Segment Start: DATA SHOWN

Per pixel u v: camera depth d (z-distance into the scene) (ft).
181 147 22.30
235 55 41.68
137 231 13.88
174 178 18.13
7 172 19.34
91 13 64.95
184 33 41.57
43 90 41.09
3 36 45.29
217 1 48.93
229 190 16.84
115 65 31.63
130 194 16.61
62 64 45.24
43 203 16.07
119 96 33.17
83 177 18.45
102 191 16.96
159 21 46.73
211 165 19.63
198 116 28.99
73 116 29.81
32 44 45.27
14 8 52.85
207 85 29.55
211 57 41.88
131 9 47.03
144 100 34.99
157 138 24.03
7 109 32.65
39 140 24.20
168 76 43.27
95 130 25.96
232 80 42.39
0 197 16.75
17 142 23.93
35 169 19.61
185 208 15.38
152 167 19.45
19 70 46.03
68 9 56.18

Segment End: DATA SHOWN

PROBLEM TO WORK ON >>
The full set of entries, copied exactly, is the expected answer.

RESULT >>
Per pixel u v: camera depth d (z-distance into the scene) (ft).
181 147 22.30
235 55 41.68
137 231 13.88
174 178 18.13
7 172 19.34
91 13 64.95
184 33 41.57
43 90 41.09
3 36 45.29
217 1 48.93
229 190 16.84
115 65 31.63
130 194 16.61
62 64 45.24
43 203 16.07
119 96 33.17
83 177 18.45
102 191 16.96
159 21 46.73
211 165 19.63
198 116 28.99
73 116 29.81
32 44 45.27
14 8 52.85
207 85 29.55
211 57 41.88
131 9 47.03
144 100 34.99
157 138 24.03
7 109 32.65
39 140 24.20
168 76 43.27
95 130 25.96
232 80 42.39
0 197 16.75
17 142 23.93
35 169 19.61
185 208 15.38
152 167 19.45
19 70 46.03
68 9 56.18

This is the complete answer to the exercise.